Grass Valley Infinity Helps Indiana’s WFYI Produce Local Programming in High-Quality HD

Every day, PBS member station WFYI in Indianapolis, Indiana is using the Grass Valley Infinity Digital Media Camcorder (DMC) in a variety of ways to produce several local programs that it broadcasts on its HD channel along with the national PBS HD program feed. Thanks in part to its new 2/3-inch Xensium CMOS image sensor camcorder, the station’s HD on-air look rivals that of larger market stations with bigger budgets.

Metropolitan Indianapolis Public Broadcasting Inc, licensee for WFYI, has been passing through national HD programming for the past five years, but was not doing any local HD origination until it acquired the Infinity DMC this year. The camcorder has become a favorite with the production staff as it easily supports WFYI’s file-based production and post production workflows with the ability to record at 100 mb/s and the flexibility of using different media, such as CompactFlash, which is relatively inexpensive compared to other forms of media.

The Infinity DMC is used primarily in the field capturing both SD and HD images to produce several programs, such as one of the station’s most popular shows – “Across Indiana”— which highlights various towns in the state. Footage is acquired on Grass Valley REV PRO media, and then ingested into a Grass Valley EDIUS nonlinear editing system for HD editing.

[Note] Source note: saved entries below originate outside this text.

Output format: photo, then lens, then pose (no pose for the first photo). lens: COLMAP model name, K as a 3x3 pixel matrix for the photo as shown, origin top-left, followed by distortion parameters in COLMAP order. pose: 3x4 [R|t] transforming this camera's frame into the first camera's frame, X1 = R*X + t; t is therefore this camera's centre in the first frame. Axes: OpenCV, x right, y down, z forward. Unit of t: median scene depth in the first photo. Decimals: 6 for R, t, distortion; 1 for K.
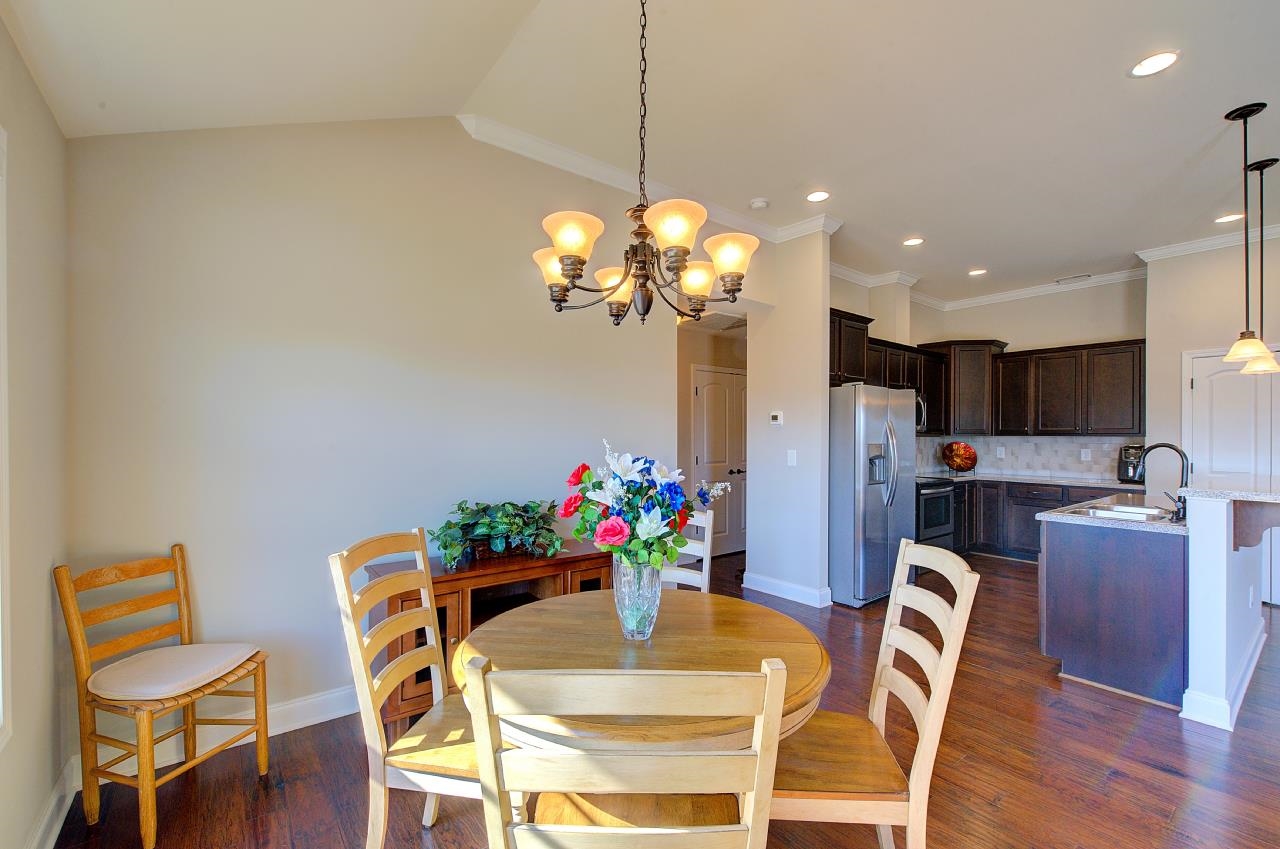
lens RADIAL K [[529.2, 0, 647.8], [0, 529.2, 420.2], [0, 0, 1]] dist [-0.000130, 0.000111]
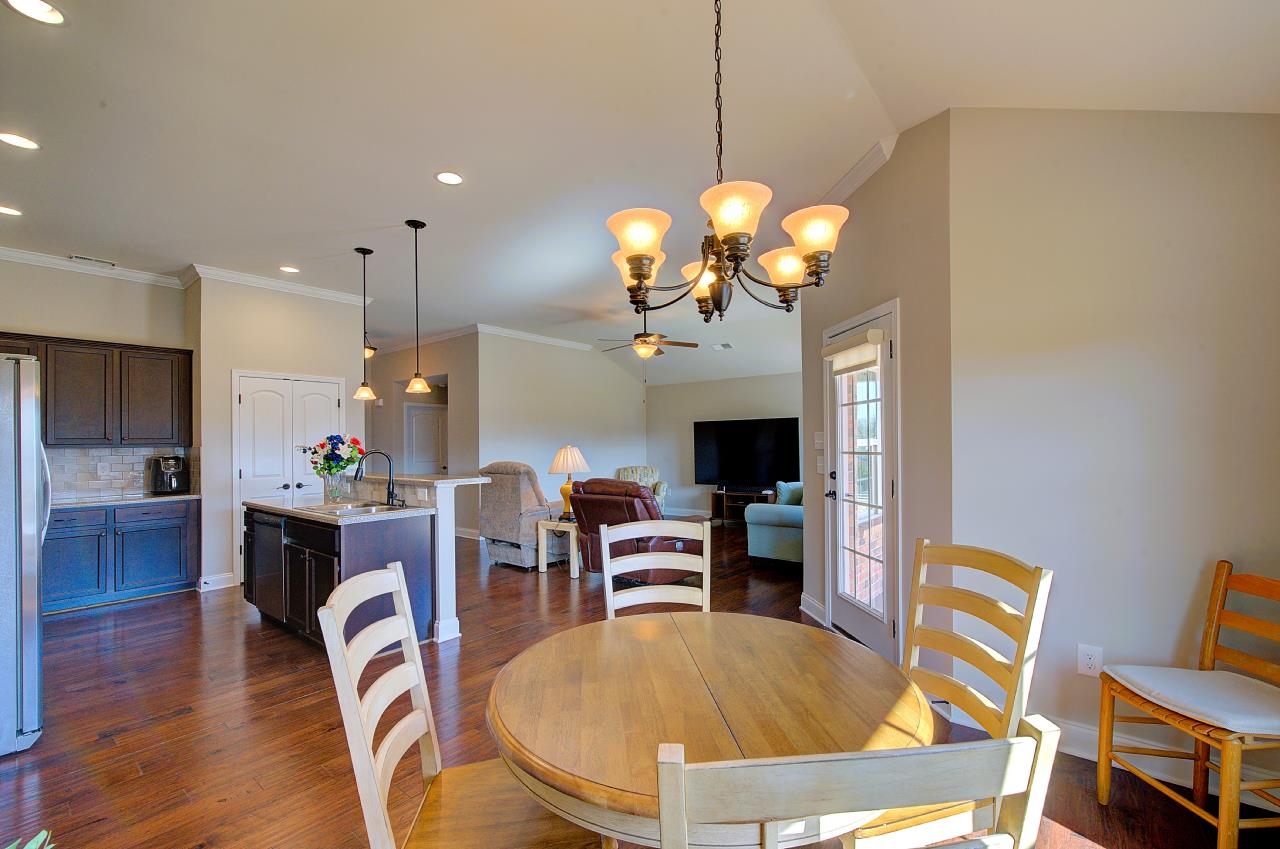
lens RADIAL K [[523.8, 0, 641.7], [0, 523.8, 440.9], [0, 0, 1]] dist [0.000210, 0.000081]
pose [[-0.201634, -0.004737, 0.979450, -0.206095], [-0.014650, 0.999891, 0.001820, 0.004320], [-0.979351, -0.013982, -0.201681, 0.334777]]
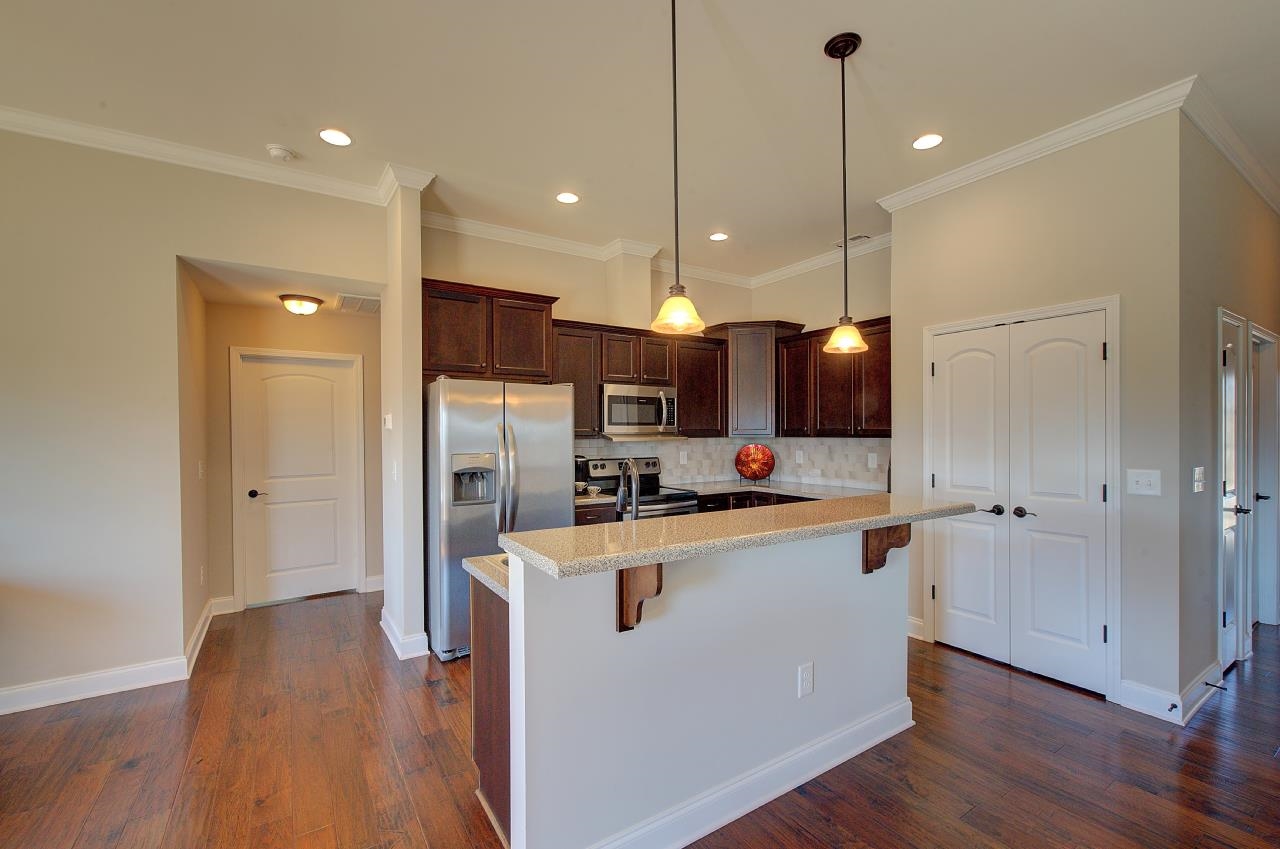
lens RADIAL K [[538.7, 0, 640.0], [0, 538.7, 424.5], [0, 0, 1]] dist [-0.001069, -0.000038]
pose [[0.997265, -0.011773, -0.072966, 0.579684], [0.012682, 0.999847, 0.012011, -0.003745], [0.072813, -0.012903, 0.997262, 0.172545]]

“Our camera operators really enjoy the Infinity because it’s easy to use and produces fantastic pictures in both SD and HD,” says Nate Pass, chief engineer at WFYI. “I like it because it’s a very robust camera and stands up to daily production very well. I have not had a single maintenance issue with the Infinity since we began using it.”

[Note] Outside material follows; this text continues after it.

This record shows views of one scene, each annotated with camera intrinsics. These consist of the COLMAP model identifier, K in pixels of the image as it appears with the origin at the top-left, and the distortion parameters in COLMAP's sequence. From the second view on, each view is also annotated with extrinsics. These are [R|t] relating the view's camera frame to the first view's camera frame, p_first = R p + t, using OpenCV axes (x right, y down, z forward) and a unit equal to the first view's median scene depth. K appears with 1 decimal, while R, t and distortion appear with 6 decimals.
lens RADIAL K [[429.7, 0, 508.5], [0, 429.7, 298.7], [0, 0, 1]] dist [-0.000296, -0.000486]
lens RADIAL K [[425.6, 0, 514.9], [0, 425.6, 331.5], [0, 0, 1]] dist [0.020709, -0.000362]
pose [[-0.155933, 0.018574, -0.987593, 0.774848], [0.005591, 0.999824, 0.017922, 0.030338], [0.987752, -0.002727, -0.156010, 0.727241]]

WFYI moved into its new, all-digital headquarters in downtown Indianapolis in the fall of 2008 and is now broadcasting four digital channels – with one in the 1080i HD format. To support all of these channels and more, the station is using dual Grass Valley Maestro™ master control panels (one for redundancy), a Trinix digital video router (populated with both HD and SD sources), a 256×256 Concerto Series router for AES audio, an Encore Control System, and four K2 media servers. The station continues to use its Grass Valley 4000-3 digital switcher, which it brought over during its move into the new building and has been operational for more than 10 years.

“The Grass Valley Infinity Digital Media Camcorder is the perfect tool for stations like WFYI, because it allows them to shoot different programs at different resolutions with the same camera and get high-quality results every time,” says Jeff Rosica, senior vice president of Grass Valley. “Customers are asking for flexible production technologies that bring high-value, and a fast return on investment and that’s exactly what Grass Valley continues to deliver.”

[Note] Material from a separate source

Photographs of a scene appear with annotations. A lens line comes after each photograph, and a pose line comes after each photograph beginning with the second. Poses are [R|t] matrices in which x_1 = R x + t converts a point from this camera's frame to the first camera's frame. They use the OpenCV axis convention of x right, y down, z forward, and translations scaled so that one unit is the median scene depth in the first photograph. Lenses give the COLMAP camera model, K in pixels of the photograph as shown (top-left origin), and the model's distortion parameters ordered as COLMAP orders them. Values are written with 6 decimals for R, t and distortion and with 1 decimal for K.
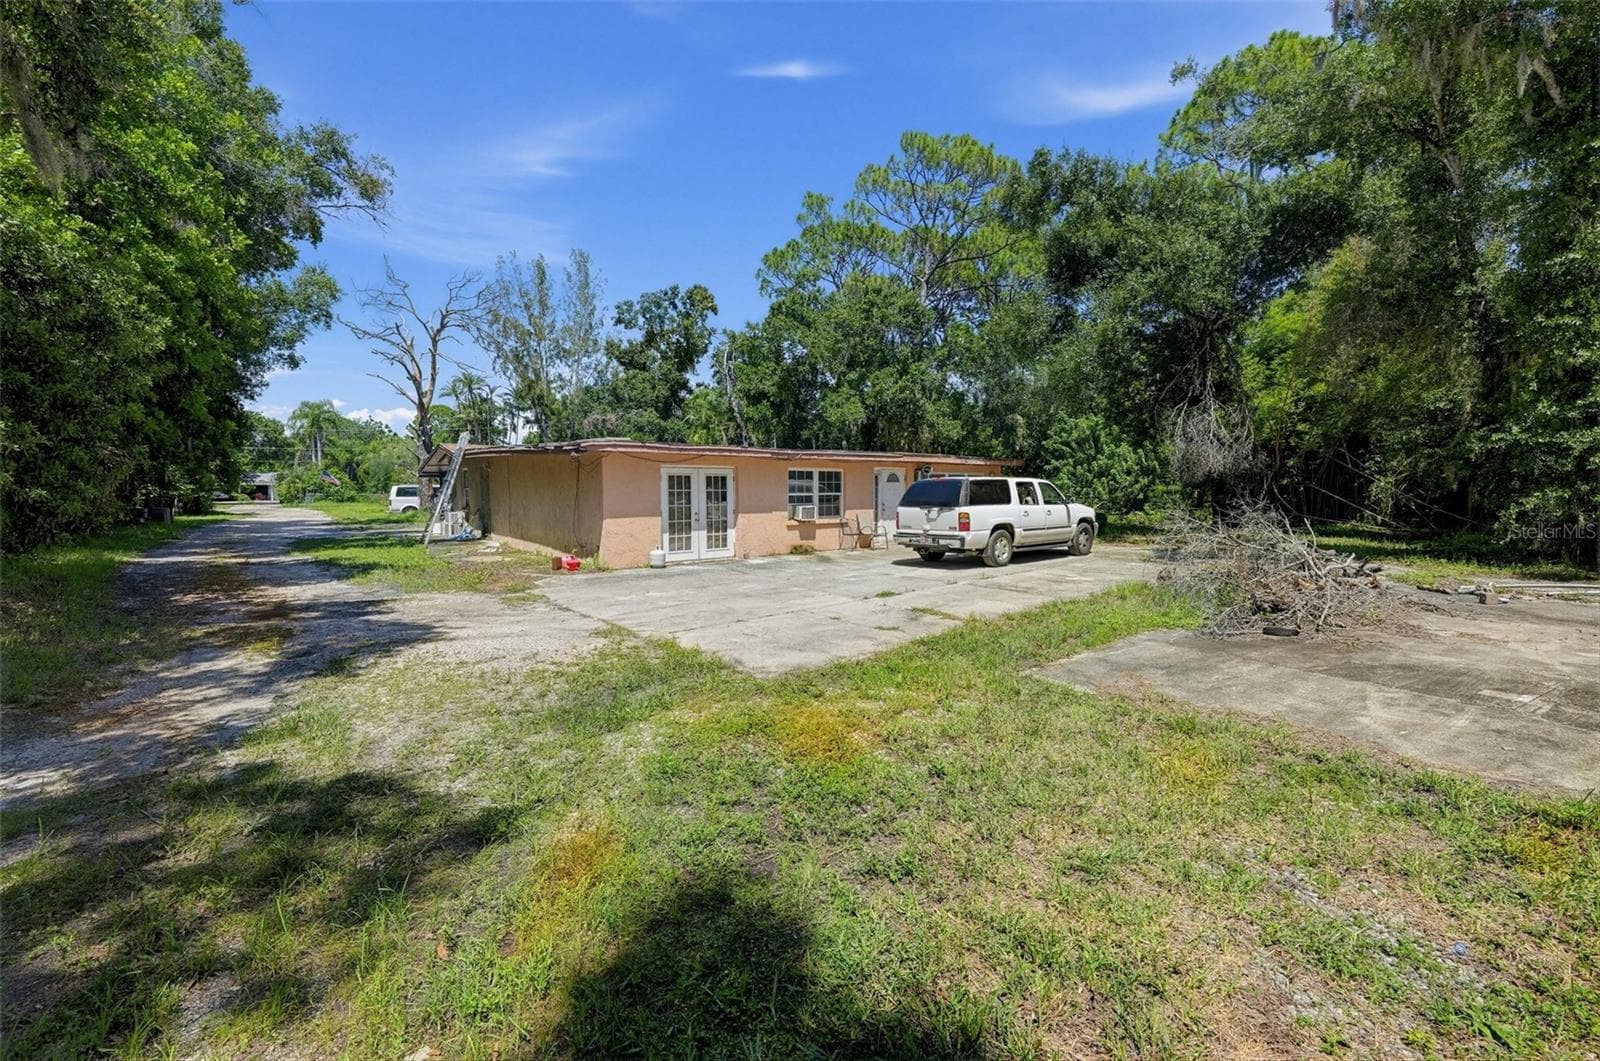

The Grass Valley Infinity series of products — which include the DMC and its companion Digital Media Recorder (DMR) — support the digital production migration by enabling broadcasters and production professionals to capture, transport, and share content within a file-based workflow using IT industry standard media such as REV PRO and CompactFlash. Once projects have been completed, the media can be shared, archived, used to ingest final content to playout servers, and re-used for acquisition.

The latest version of the Infinity camcorder, the DMC 1000/20, uses the new XP and ER versions of REV PRO media. The Grass Valley REV PRO media adds extra capacity (from 35 GB to 40 GB for XP and 65 GB for ER) to an already generous data storage format. REV PRO XP is tuned for high performance and ultra-fast ingest, while REV PRO ER focuses on capacity.